§ **Tarefa 1**
No relato sobre a ida ao treino do Corinthians, que idades tinham as duas crianças levadas ao CT?
§ **Tarefa 2**
Dê continuidade ao relato sobre a ida ao treino do Corinthians a partir do ponto em que ele termina.

§ **Trecho fornecido**
◆ ◆ ◆ ◆ ◆ ◆ ◆
Cometi o pecado de levar meus filhos a um treino do Corinthians. Assim que deixei o estacionamento, diante da sala de imprensa, fui logo abordado por uma assessora em desespero. Em seu olhar chamuscava a ira pelo meu pecado, ou crime - se saíssemos da linguagem religiosa para a jurídica.
Ela me advertia, histérica, questionando como eu ousei trazer as crianças sem avisar. Ainda mais eu, um jornalista desconhecido deles, que nunca tinha dado as caras no novo CT. Outro pecado: ser desconhecido. Ainda mais neste mundo de certezas absolutas a serem forjadas em todas as tentativas de se impor um padrão de conduta, mesmo que absurdo.
Senti-me como o personagem Viramundo, de O Grande Mentecapto. E como Raskólnikov, protagonista de Crime e Castigo, de Dostoiévski. Ou então como Macunaíma, o "inconveniente" índio brasileiro de Mário de Andrade. Quem sabe não seria eu o gauche de Drummond, ou o incompreendido de Noel Rosa (o mundo me condena e ninguém tem pena...)
Obedeci a severa determinação, sem pestanejar. Deixei os dois, um de cinco e outro de 12 anos, em uma ante-sala, conforme a orientação, sentadinhos. Passou pela minha cabeça até a impressão de que nós seríamos revistados.
Fui eu ao gramado, já que sou jornalista, tento ser escritor e sempre acompanhei futebol. Estava também a trabalho, na busca de um personagem para um texto. Foi quando fui tachado de mentiroso pela moça. "Não me venha com essa, você não está trabalhando".
Tentei dialogar, apresentando todas as credenciais regulamentadas, aí já com a presença de outro profissional, também emburrado, me olhando de cima para baixo. "Eu não sabia, não vinha no Corinthians há algum tempo. Não estava por dentro destas normas, desculpe. Sempre costumei ir a treinos, dentro de minhas atribuições, porque acho importante o jornalista acompanhar o que acontece e não falar sem embasamento."
◆ ◆ ◆ ◆ ◆ ◆ ◆
§ **Dados fornecidos**
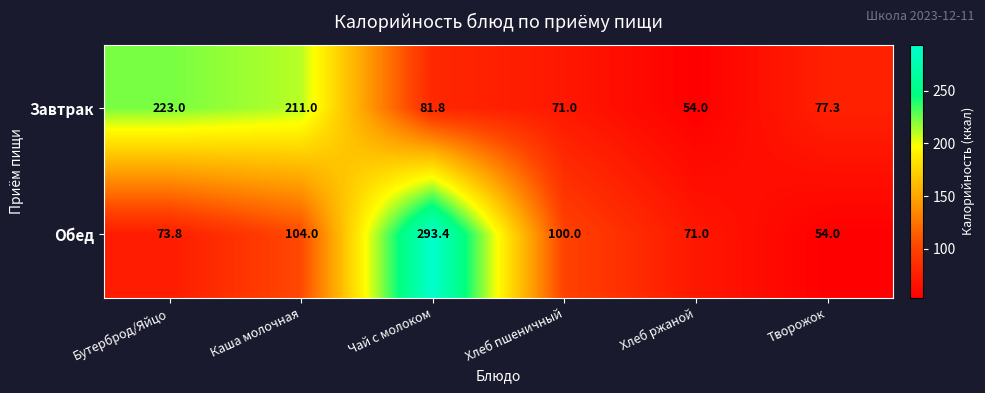

The Обед series shows 100.0 at Хлеб пшеничный. True or false?

True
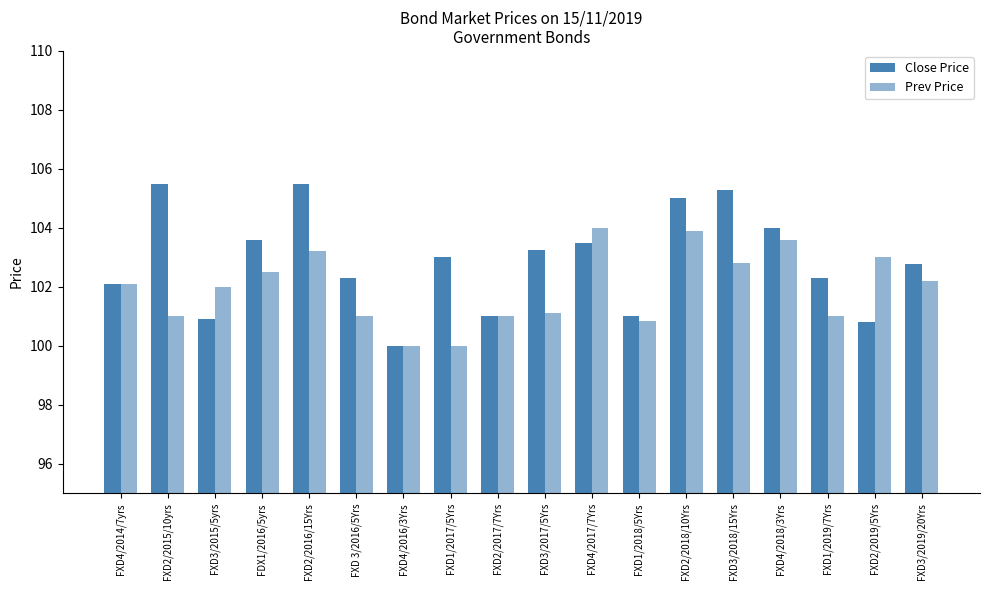

How many groups of bars are there?

18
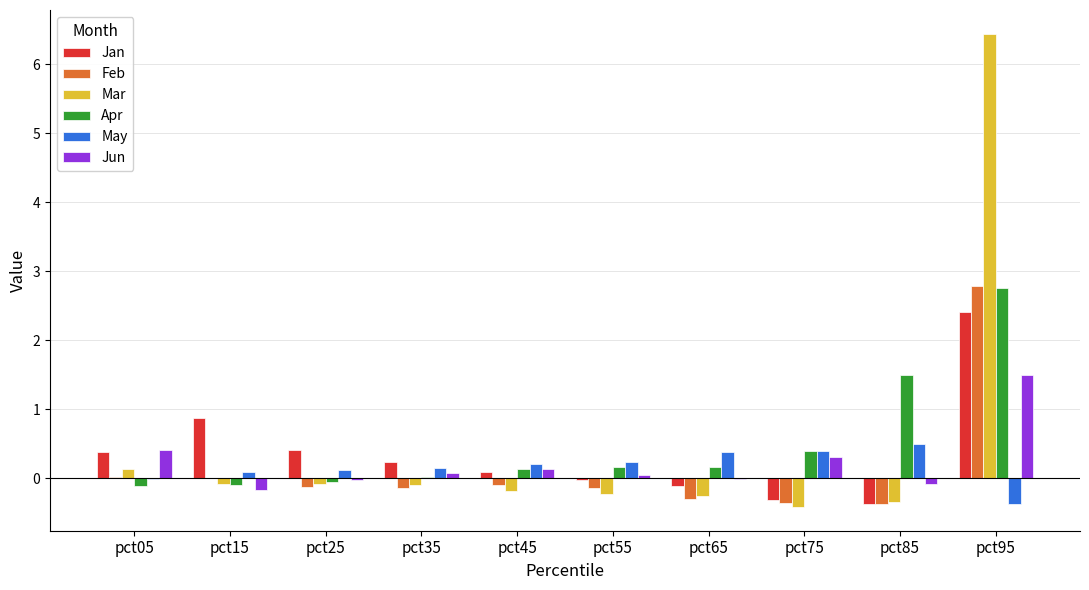

What is the maximum value shown in the chart?

6.4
◆ ◆ ◆ ◆ ◆ ◆ ◆
§ **Resposta 1**
Uma tinha cinco anos e a outra, 12.

§ **Resposta 2**
E fiquei imaginando como ele se dirigiriam a Nelson Rodrigues, incógnito naqueles tempos sem tanta televisão, se ele ousasse assistir um treino algum dia. Ou a Mauro Pinheiro, ou qualquer um que fizesse do futebol a sua profissão e de certa maneira vivesse disso. Mas quanto mais eu falava, pior ficava. "Cadê a sua câmera?", me inquiriu a assessora.
Era a velha máxima policialesca que voltava a prevalecer naquela situação, retratando também um panorama de como está a relação dos clubes com a imprensa, agora com a chamada profissionalização. "Tudo o que você disser poderá ser usado contra você". Me calei.
Então me lembrei de quando visitava o Parque São Jorge, em alegres manhãs de sábado, quando torcedores e sócios acompanhavam tudo em harmonia. Era uma das épocas mais gloriosas do time. Lembrei-me da generosidade do meu tio Miguel, amigo de um diretor, o Leonel Marconi, que não via mal em levar crianças a um treino, sem atrapalhar. Fiquei corintiano por isso. E meu pai muito grato.
Outros tempos, como bem percebi. Naquele sábado, véspera de uma importante partida do Corinthians, o local parecia um campo de prisioneiros da Sibéria. Dois jornalistas apenas, um silêncio triste, acompanhado pela amplidão cinzenta do céu. Os jogadores faziam um rachão sem graça e cheio de marra.
E os assessores assustados, como guardas andando de um lado ao outro, com olhar de aço, provavelmente por se sentirem pressionados pelas exigências descabidas que têm tirado a vida do futebol, em nome de uma ilusão de profissionalização.
Uma profissionalização fria, falsa e engessada, na qual a presença de crianças chega a ser um incômodo que mal pode ser solucionado, justamente por ameaçar com espontaneidade todo aquele frágil castelo de cartas.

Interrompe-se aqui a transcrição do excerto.